The below image instead shows the selection of a tool, with the tooltip reminding the meaning of that tool. Notice that after a tool is selected, the right controller will show at its top the 3d model of that tool. From the image you can also appreciate the controls on the Left Touch: undo/redo using the thumbstick, main menu using the Menu button and move/zoom the 3D model using the middle finger trigger. Moving and zooming the model is very natural and requires you to simply hold the middle triggers and move the controllers.
Sometimes you have to experiment a bit to understand how to do stuff: for instance to do the champagne bottle below, I had to create a cylinder, and then extrude it reducing the extrusion size to create the upper part of the bottle.
The select tool is amazing and you have just to draw a line that intersect all the shapes that you want to select. Once you’ve selected all objects you want, you can duplicate them with a simple command! This is how I made the eyes for instance. The paint tool makes you also color single faces and create non-monochrome objects.
After you’ve finished your masterpiece, you can save the 3d model and also export it to use it inside your game! When you save the model, it gets saved into C:\Users\<your_user_name>\Documents\Blocks into a subdirectory with an absurd name.
Exporting is straightforward and works amazingly with Unity (it also remembers the colors… and with Unity this is not guaranteed!). Look how my model was perfectly imported inside the popular game engine…
My final feedback is that Google Blocks is an awesome application for having fun while 3d modeling and to create fast prototypes for VR. For instance if I have something in mind that I want a 3D artist to create, I can simply sketch it with Blocks, then passing this simple 3D model to the artist that can create the refined 3D model using professional apps like Maya or Blender. Or if you plan doing a simple low-poly game, it can really be the way to go to do the graphics and then using them inside Unity.
It’s funny, I’ve modeled for something like half an hour and I thought only 3-4 minutes were passed! It’s also a good way to spend your time and to let your creativity go and create things.
There are two caveats with this app:
- It is really too simple. Sometimes I really felt like some commands were missing, like the possibility to scale along with a single direction or to loop-cut some faces and I got a bit frustrated. This is not Blender, not even Oculus Medium. It’s just a prototyping app. So don’t expect to be able to do everything you have in your mind.

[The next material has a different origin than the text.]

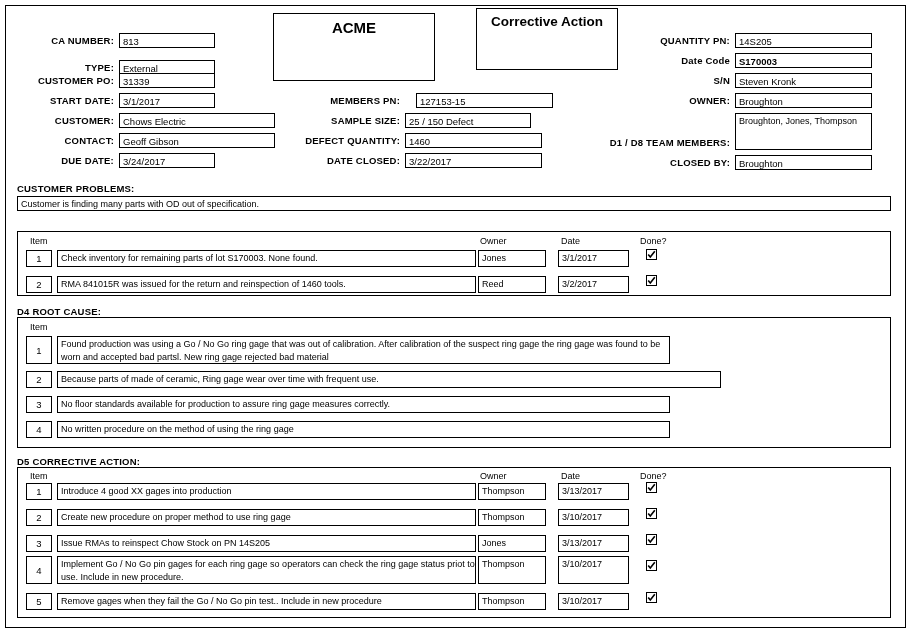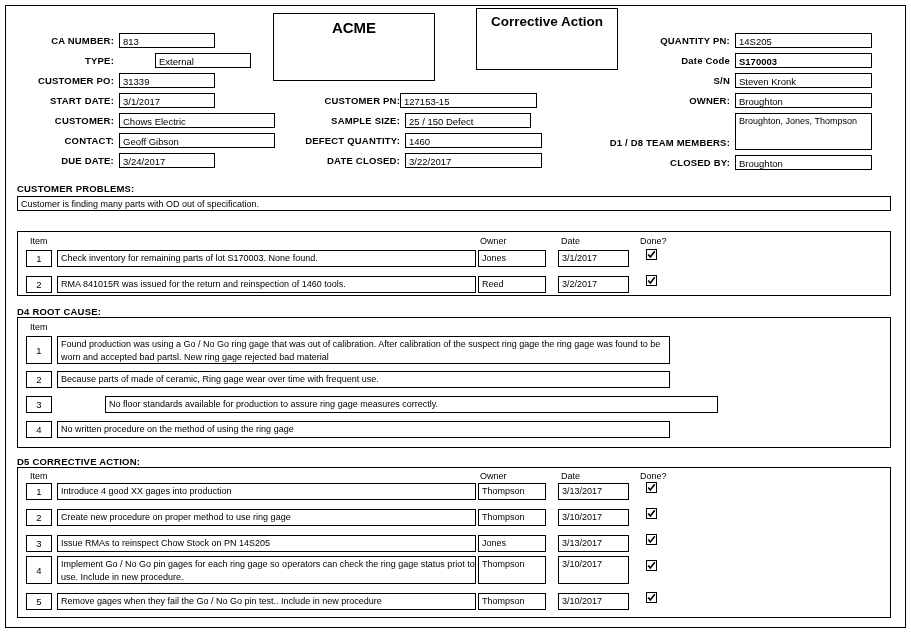"TYPE:" div.hdr-field { gap: 36px -> none; top: 53px -> 60px }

- If you have no artistic talent, well, you can’t create good stuff anyway. I’ve read on too many websites that “now 3d modeling is for everyone”: this is not true. Look at the above images: they’re terrible, since I’ve no artistic talent. This app just enables everyone to make 3D prototypes fast: with Blender to do those above terrible models I would have needed hours of work, with Blocks I’ve done everything in 20 minutes. So… if you’re terrible at drawing, well, keep coding 😀
If you’re very talented, you can make awesome things… look what a redditor has been able to do, for instance:
Apart from this, well, I agree with others: it is awesome. And I think I’ll use it a lot to prototype 3D stuff, to experiment and to brainstorm. So, go to Google Blocks main page and discover how to download it for Oculus Rift and HTC Vive and start modeling today! (…and maybe do a better model for my friend that has graduated!)